- MATERIAL TO PROCESS -
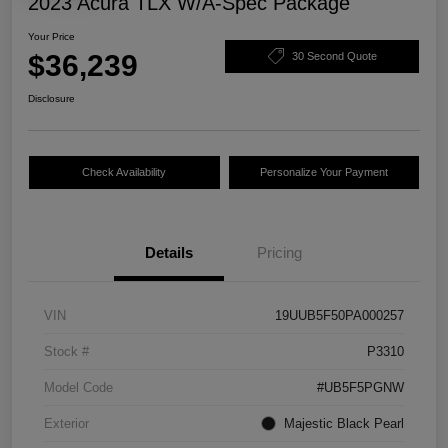
2023 Acura TLX W/A-Spec Package
Your Price
$36,239
30 Second Quote
Disclosure
Check Availability
Personalize Your Payment
Details
Pricing
VIN
19UUB5F50PA000257
Stock #
P3310
Model Code
#UB5F5PGNW
Exterior
Majestic Black Pearl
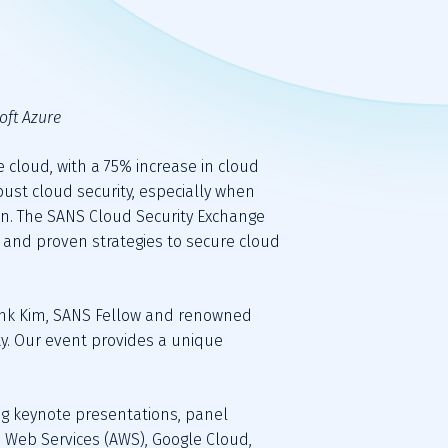
oft Azure
 cloud, with a 75% increase in cloud 
ust cloud security, especially when 
on. The SANS Cloud Security Exchange 
, and proven strategies to secure cloud 
Frank Kim, SANS Fellow and renowned 
y. Our event provides a unique 
ing keynote presentations, panel 
Web Services (AWS), Google Cloud,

- TASK STATEMENT -
For each line in the material above that contains the string "SANS", make a copy.

- WRITTEN RESPONSE -
on. The SANS Cloud Security Exchange 
Frank Kim, SANS Fellow and renowned 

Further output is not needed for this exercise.